Polygonal network disorder and the turning distance
Alex Dolce, Ryan Lavelle, Bernard Scott, Ashlyn Urbanski, Joseph Klobusicky
TL;DR
The paper introduces turning disorders for polygonal networks by averaging turning distances $d_2$ between network faces and ordered shapes such as circles and regular polygons. It develops computationally efficient formulas, including an $O((m+n)\log(m+n))$ time bound for 2-turning distances between regular polygons and closed forms for divisibility cases, along with circle–polygon distances. It provides exact expressions for Archimedean lattices and analyzes two stochastic network processes (T1 spring networks and polygonal rupturing), showing how the choice of ordered shape and area weighting affects measured disorder. The framework yields a flexible, geometry-driven metric for characterizing microstructure disorder with potential applications in materials science, foams, and related visualization or ML tasks.
Abstract
The turning distance is a well-studied metric for measuring the similarity between two polygons.
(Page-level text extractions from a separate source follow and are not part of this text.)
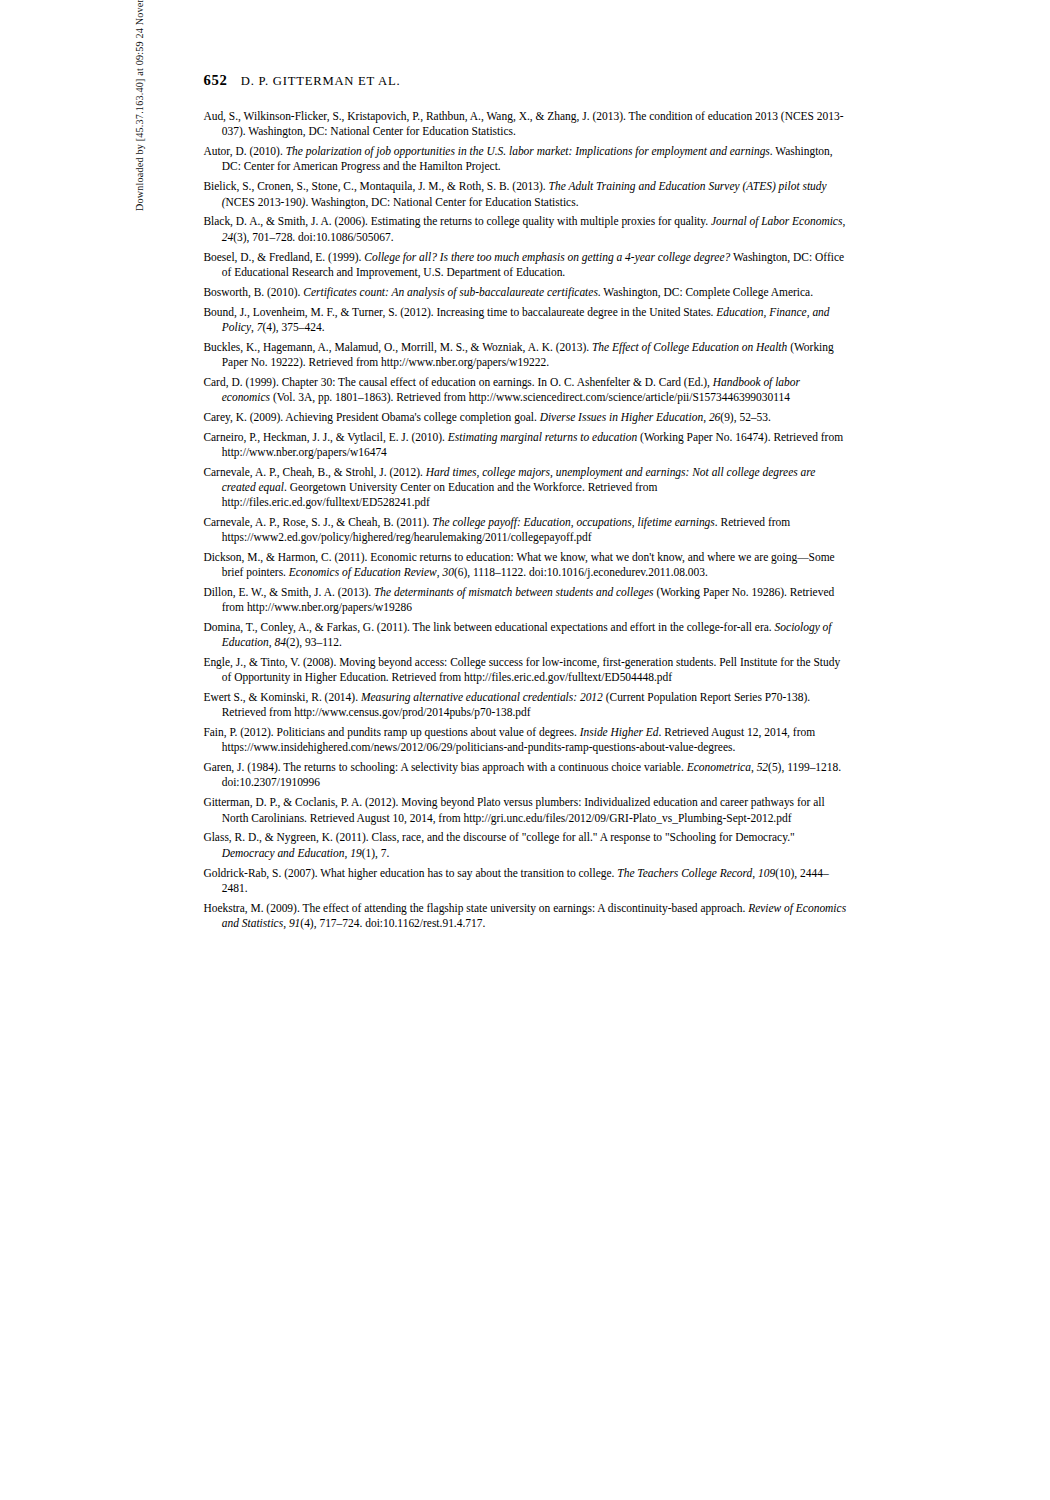Downloaded by [45.37.163.40] at 09:59 24 November 2015
652 D. P. GITTERMAN ET AL.
Aud, S., Wilkinson-Flicker, S., Kristapovich, P., Rathbun, A., Wang, X., & Zhang, J. (2013). The condition of education 2013 (NCES 2013-037). Washington, DC: National Center for Education Statistics.
Autor, D. (2010). The polarization of job opportunities in the U.S. labor market: Implications for employment and earnings. Washington, DC: Center for American Progress and the Hamilton Project.
Bielick, S., Cronen, S., Stone, C., Montaquila, J. M., & Roth, S. B. (2013). The Adult Training and Education Survey (ATES) pilot study (NCES 2013-190). Washington, DC: National Center for Education Statistics.
Black, D. A., & Smith, J. A. (2006). Estimating the returns to college quality with multiple proxies for quality. Journal of Labor Economics, 24(3), 701–728. doi:10.1086/505067.
Boesel, D., & Fredland, E. (1999). College for all? Is there too much emphasis on getting a 4-year college degree? Washington, DC: Office of Educational Research and Improvement, U.S. Department of Education.
Bosworth, B. (2010). Certificates count: An analysis of sub-baccalaureate certificates. Washington, DC: Complete College America.
Bound, J., Lovenheim, M. F., & Turner, S. (2012). Increasing time to baccalaureate degree in the United States. Education, Finance, and Policy, 7(4), 375–424.
Buckles, K., Hagemann, A., Malamud, O., Morrill, M. S., & Wozniak, A. K. (2013). The Effect of College Education on Health (Working Paper No. 19222). Retrieved from http://www.nber.org/papers/w19222.
Card, D. (1999). Chapter 30: The causal effect of education on earnings. In O. C. Ashenfelter & D. Card (Ed.), Handbook of labor economics (Vol. 3A, pp. 1801–1863). Retrieved from http://www.sciencedirect.com/science/article/pii/S1573446399030114
Carey, K. (2009). Achieving President Obama's college completion goal. Diverse Issues in Higher Education, 26(9), 52–53.
Carneiro, P., Heckman, J. J., & Vytlacil, E. J. (2010). Estimating marginal returns to education (Working Paper No. 16474). Retrieved from http://www.nber.org/papers/w16474
Carnevale, A. P., Cheah, B., & Strohl, J. (2012). Hard times, college majors, unemployment and earnings: Not all college degrees are created equal. Georgetown University Center on Education and the Workforce. Retrieved from http://files.eric.ed.gov/fulltext/ED528241.pdf
Carnevale, A. P., Rose, S. J., & Cheah, B. (2011). The college payoff: Education, occupations, lifetime earnings. Retrieved from https://www2.ed.gov/policy/highered/reg/hearulemaking/2011/collegepayoff.pdf
Dickson, M., & Harmon, C. (2011). Economic returns to education: What we know, what we don't know, and where we are going—Some brief pointers. Economics of Education Review, 30(6), 1118–1122. doi:10.1016/j.econedurev.2011.08.003.
Dillon, E. W., & Smith, J. A. (2013). The determinants of mismatch between students and colleges (Working Paper No. 19286). Retrieved from http://www.nber.org/papers/w19286
Domina, T., Conley, A., & Farkas, G. (2011). The link between educational expectations and effort in the college-for-all era. Sociology of Education, 84(2), 93–112.
Engle, J., & Tinto, V. (2008). Moving beyond access: College success for low-income, first-generation students. Pell Institute for the Study of Opportunity in Higher Education. Retrieved from http://files.eric.ed.gov/fulltext/ED504448.pdf
Ewert S., & Kominski, R. (2014). Measuring alternative educational credentials: 2012 (Current Population Report Series P70-138). Retrieved from http://www.census.gov/prod/2014pubs/p70-138.pdf
Fain, P. (2012). Politicians and pundits ramp up questions about value of degrees. Inside Higher Ed. Retrieved August 12, 2014, from https://www.insidehighered.com/news/2012/06/29/politicians-and-pundits-ramp-questions-about-value-degrees.
Garen, J. (1984). The returns to schooling: A selectivity bias approach with a continuous choice variable. Econometrica, 52(5), 1199–1218. doi:10.2307/1910996
Gitterman, D. P., & Coclanis, P. A. (2012). Moving beyond Plato versus plumbers: Individualized education and career pathways for all North Carolinians. Retrieved August 10, 2014, from http://gri.unc.edu/files/2012/09/GRI-Plato_vs_Plumbing-Sept-2012.pdf
Glass, R. D., & Nygreen, K. (2011). Class, race, and the discourse of "college for all." A response to "Schooling for Democracy." Democracy and Education, 19(1), 7.
Goldrick-Rab, S. (2007). What higher education has to say about the transition to college. The Teachers College Record, 109(10), 2444–2481.
Hoekstra, M. (2009). The effect of attending the flagship state university on earnings: A discontinuity-based approach. Review of Economics and Statistics, 91(4), 717–724. doi:10.1162/rest.91.4.717.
This metric is constructed by taking an $L^p$ distance between step functions which track each shape's tangent angle of a path tracing its boundary. In this study, we introduce \textit{turning disorders} for polygonal planar networks, defined by averaging turning distances between network faces and "ordered" shapes (regular polygons or circles). We derive closed-form expressions of turning distances for special classes of regular polygons, related to the divisibility of $m$ and $n$, and also between regular polygons and circles. These formulas are used to show that the time for computing the 2-turning distances reduces to $O((m+n) \log(m+n))$ when both shapes are regular polygons, an improvement from $O(mn\log(mn))$ operations needed to compute distances between general polygons of $n$ and $m$ sides. We also apply these formulas to several examples of network microstructure with varying disorder. For Archimedean lattices, a class of regular tilings, we can express turning disorders with exact expressions. We also consider turning disorders applied to two examples of stochastic processes on networks: spring networks evolving under T1 moves and polygonal rupture processes. We find that the two aspects of defining different turning disorders, the choice of ordered shape and whether to apply area-weighting, can capture different notions of network disorder.